There's a flaw in OpenEXR's deep tile sample size calculations in versions before 3.0.0-beta. An attacker who is able to submit a crafted file to be processed by OpenEXR could trigger an integer overflow, subsequently leading to an out-of-bounds read. The greatest risk of this flaw is to application availability.
This vulnerability carries a MEDIUM severity rating with a CVSS v3.1 score of 5.5, requiring local system access to exploit with relatively low complexity though user interaction is required and does not require pre-existing privileges . The vulnerability impacts and availability (service disruption) for affected systems. Impacting 2 products from openexr, from debian organizations running these solutions should prioritize assessment and patching.

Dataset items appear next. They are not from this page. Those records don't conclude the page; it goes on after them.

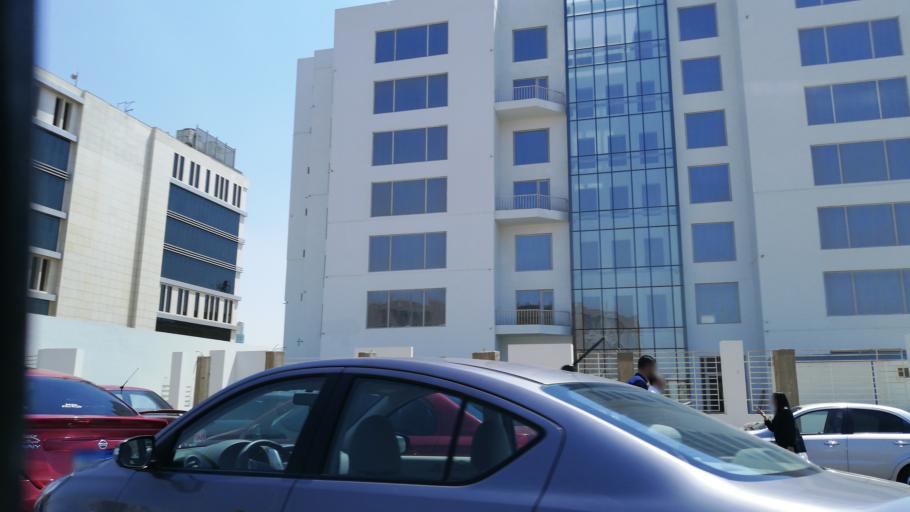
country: EG
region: Muhafazat al Qahirah
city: Cairo
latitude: 30.0195
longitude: 31.4263
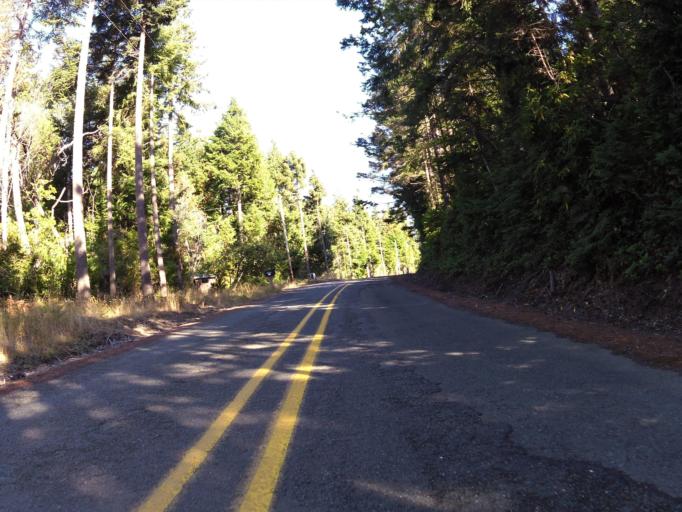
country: US
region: Oregon
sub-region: Coos County
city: Bandon
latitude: 43.0388
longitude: -124.3979
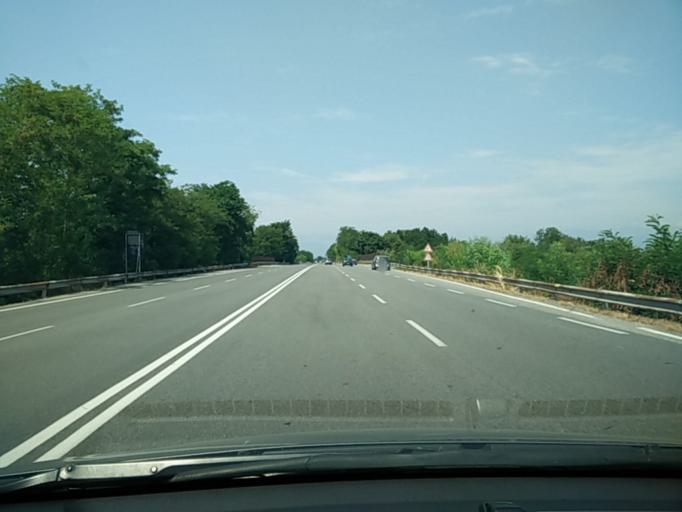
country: IT
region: Piedmont
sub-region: Provincia di Torino
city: Volpiano
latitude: 45.1856
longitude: 7.7842
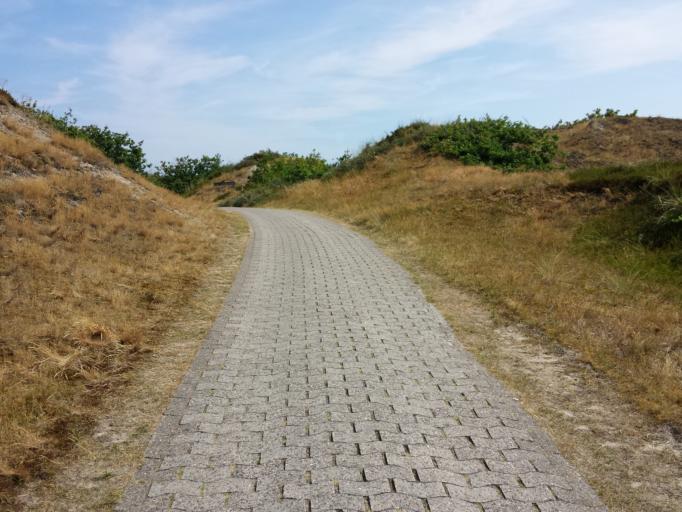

Reported in 2021, this vulnerability emerged during an era marked by increased sophistication in supply chain attacks, cloud infrastructure vulnerabilities, and software-as-a-service (SaaS) security challenges. Security practices during this period emphasized zero-trust architectures, container security, and API protection.
2021-03-31T14:15:21.047
2024-11-21T06:21:38.260
Modified
CVSSv3.1: 5.5 (MEDIUM)
AV:N/AC:M/Au:N/C:N/I:N/A:P
8.6
2.9
| Type | Vendor | Product | Version/Range | Vulnerable? |
|---|---|---|---|---|
| Application | openexr | openexr | < 2.4.3 | Yes |
| Application | openexr | openexr | < 2.5.4 | Yes |
| Operating System | debian | debian_linux | 9.0 | Yes |
| Operating System | debian | debian_linux | 10.0 | Yes |
SecUtils normalizes and enriches National Vulnerability Database (NVD) records by standardizing vendor and product identifiers, aggregating vulnerability metadata from both NVD and MITRE sources, and providing structured context for security teams. For openexr's affected products, we extract Common Platform Enumeration (CPE) data, Common Weakness Enumeration (CWE) classifications, CVSS severity metrics, and reference data to enable rapid vulnerability prioritization and asset correlation. This record contains no exploit code, proof-of-concept instructions, or attack methodologies—only defensive intelligence necessary for patch management, risk assessment, and security operations.